[Mesa-dev] [PATCH 08/17] tgsi/ureg: add shared variables support for compute shaders
Marek Olšák
maraeo at gmail.com
Tue Jan 26 16:05:29 PST 2016
On Tue, Jan 26, 2016 at 9:48 PM, Ilia Mirkin <imirkin at alum.mit.edu> wrote:
> On Tue, Jan 26, 2016 at 3:23 PM, Marek Olšák <maraeo at gmail.com> wrote:
>> On Tue, Jan 26, 2016 at 3:12 PM, Ilia Mirkin <imirkin at alum.mit.edu> wrote:
>>> On Tue, Jan 26, 2016 at 8:57 AM, Marek Olšák <maraeo at gmail.com> wrote:
>>>> On Tue, Jan 26, 2016 at 2:25 PM, Ilia Mirkin <imirkin at alum.mit.edu> wrote:
>>>>> I'd be fine with a new TGSI_FILE_MEMORY which provided options for
>>>>> shared, global, and local(/private?) memory.
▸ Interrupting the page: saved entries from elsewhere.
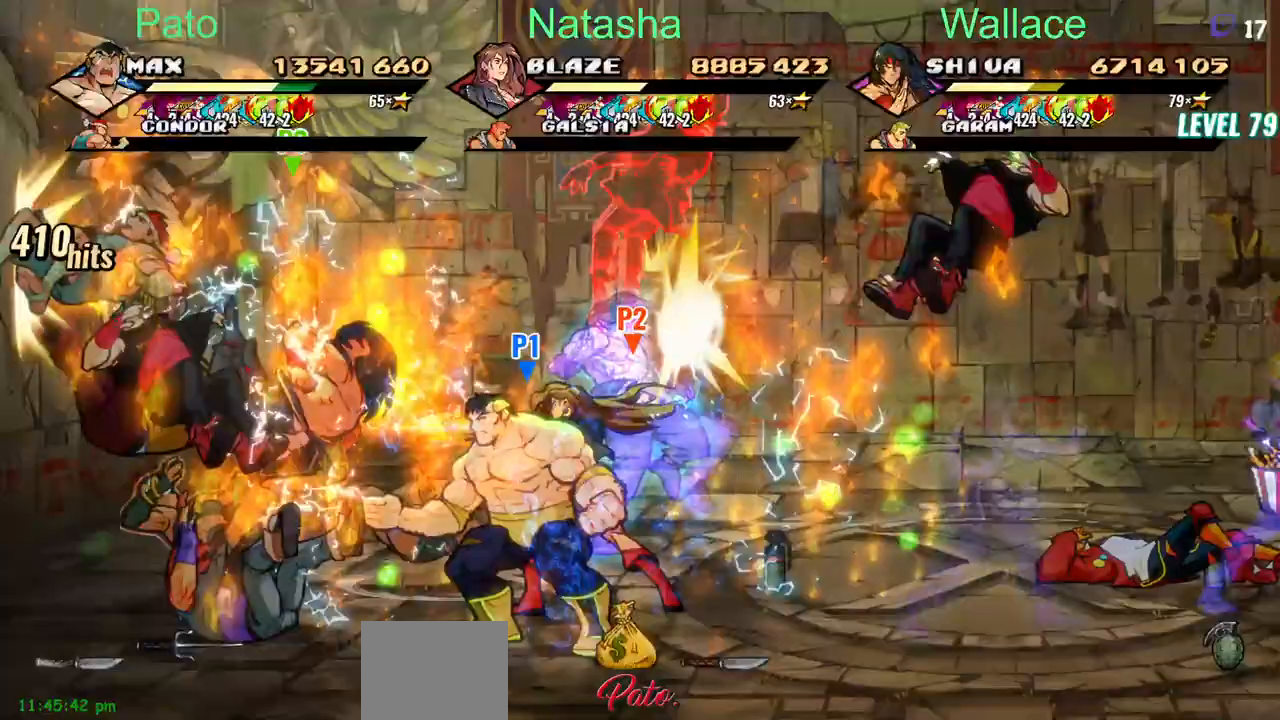
{"dt_ms": 500, "buttons": [], "events": [[283, "DPAD_LEFT", "up"]]}
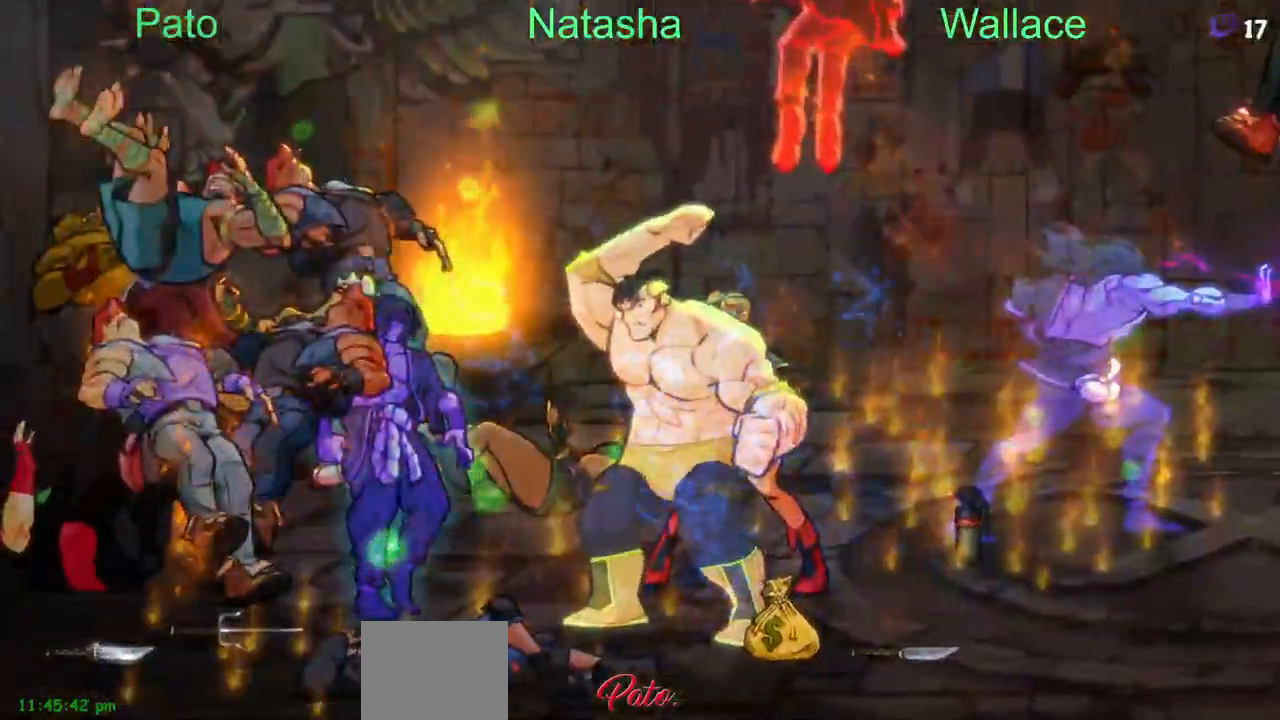
{"dt_ms": 500, "buttons": ["DPAD_UP"], "events": [[317, "DPAD_UP", "down"]]}
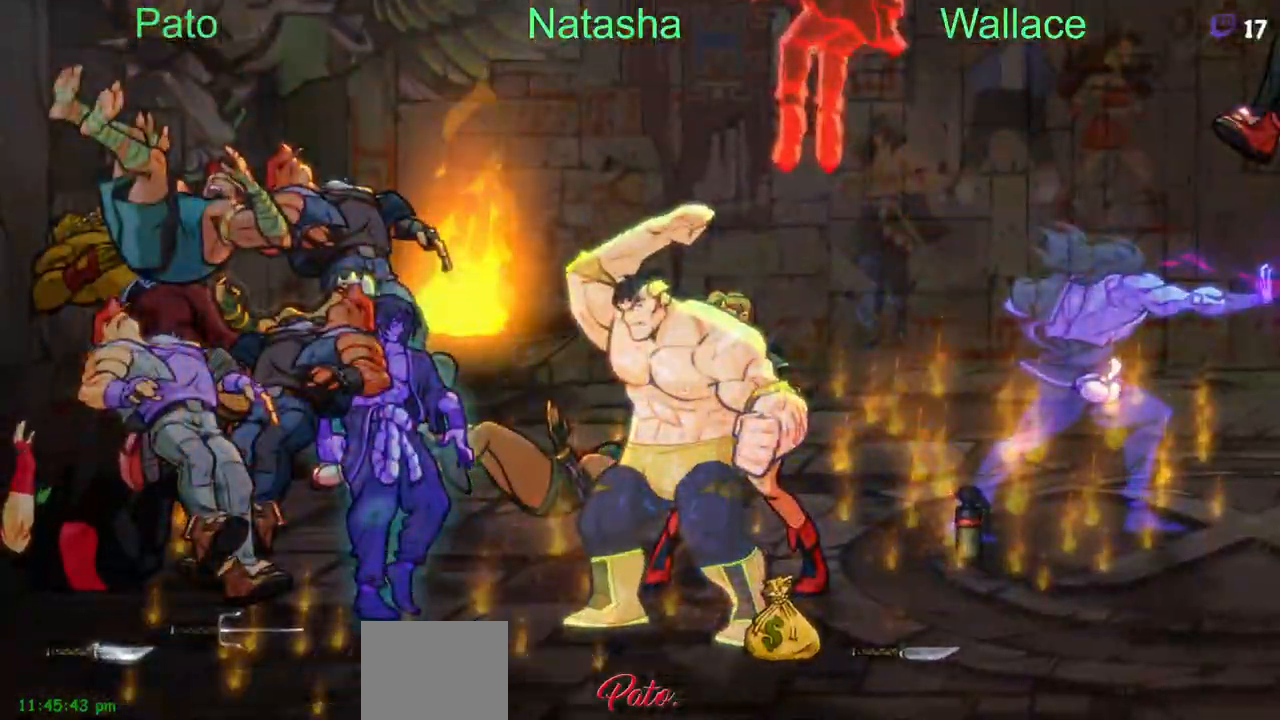
{"dt_ms": 500, "buttons": ["DPAD_RIGHT"], "events": [[17, "DPAD_UP", "up"], [83, "DPAD_RIGHT", "down"]]}
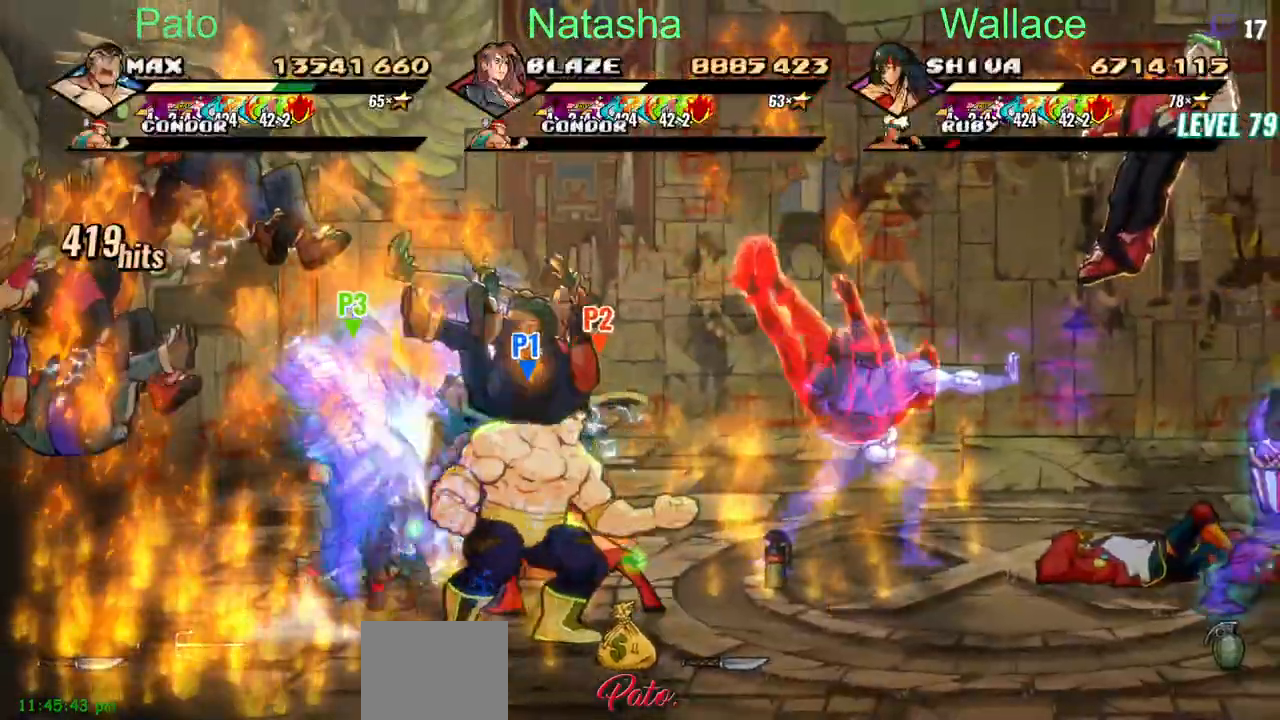
{"dt_ms": 500, "buttons": ["CIRCLE", "DPAD_RIGHT"], "events": [[467, "CIRCLE", "down"]]}
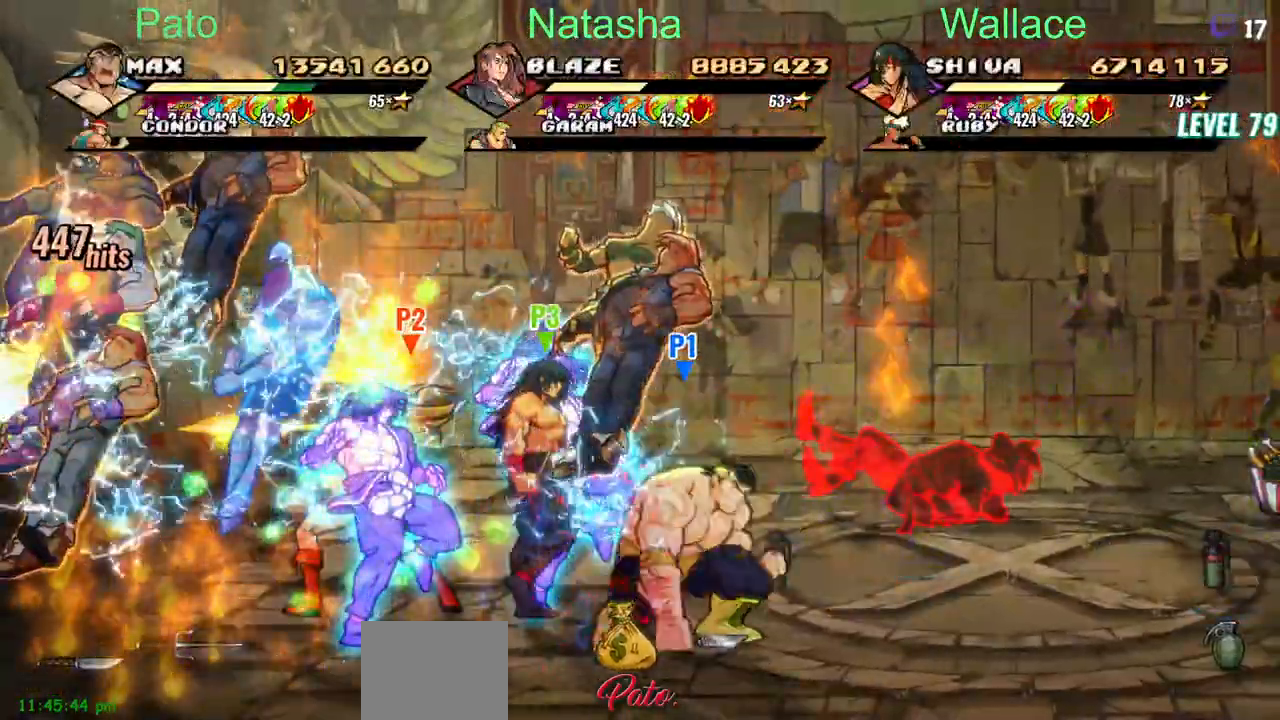
{"dt_ms": 500, "buttons": ["CIRCLE", "DPAD_UP"], "events": [[117, "DPAD_UP", "down"], [133, "DPAD_RIGHT", "up"]]}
I believe the old
>>>>> TGSI_FILE_RESOURCE had support for these in a hacky way, this would be
>>>>> the clean way of doing it.
>>>>
>>>> I think they mean:
>>>> global = global shared memory
>>>> local = shared within a thread group (GL "shared memory")
>>>> private = ???
>>>
>>> memory that is local to a thread.
>>>
>>>>
>>>> ureg_DECL_local_temporary seems like a good match. I'd prefer to have
>>>> a separate file though.
>>>>
>>>> Shared memory is the same as TEMPs, except that they are TEMPs shared
>>>> within a thread group.
>>>
>>> It's much more of a memory area than a TEMP area though. TEMP's imply
>>> 16-byte wide stride for indirect indexing, etc -- not easy to work
>>> with.
>>
>> Yeah, TGSI implies that. If you want just loads, stores, and atomics
>> without declarations, you can add TGSI_FILE_SHARED. If drivers get
>> instructions with TGSI_FILE_SHARED in the resource operand, they can
>> just assume it's a load/store/atomic on the shared memory. For
>> example:
>>
>> LOAD TEMP[0], SHARED, address
>>
>> Note that I deliberately didn't type "SHARED[0]" to show that the
>> index should be ignored.
>>
>> In order to prevent confusion, please try to avoid using the word
>> "memory" without the word "shared", because shared memory is not a
>> typical memory resource. It's actually closer to registers in my
>> opinion.
>
> Hm... well on NVIDIA hardware it's accessed the same as any other
> memory area, like global memory, local memory, or constbufs. Same
> types of opcodes too... loads + stores. And GLSL/OpenCL want to be
> able to perform atomic operations on it too. Feels a lot more like
> memory to me than registers. But of course what are registers but
> super-mega-fast memory :)
>
> Sicne we eventually want to allow OpenCL TGSI to work, and from the
> looks of it, OpenCL *really* wants to just be able to pass in any
> number of pointers it feels like, and not be limited to N resources,
> we'll also need global and local (or private, as OpenCL calls it), in
> addition to shared.
>
> So I think a TGSI_FILE_MEMORY file would make sense, where you could
> specify in the declaration whether that specific one refers to
> global/shared/local somehow.
Can you give me a TGSI example how it should look like?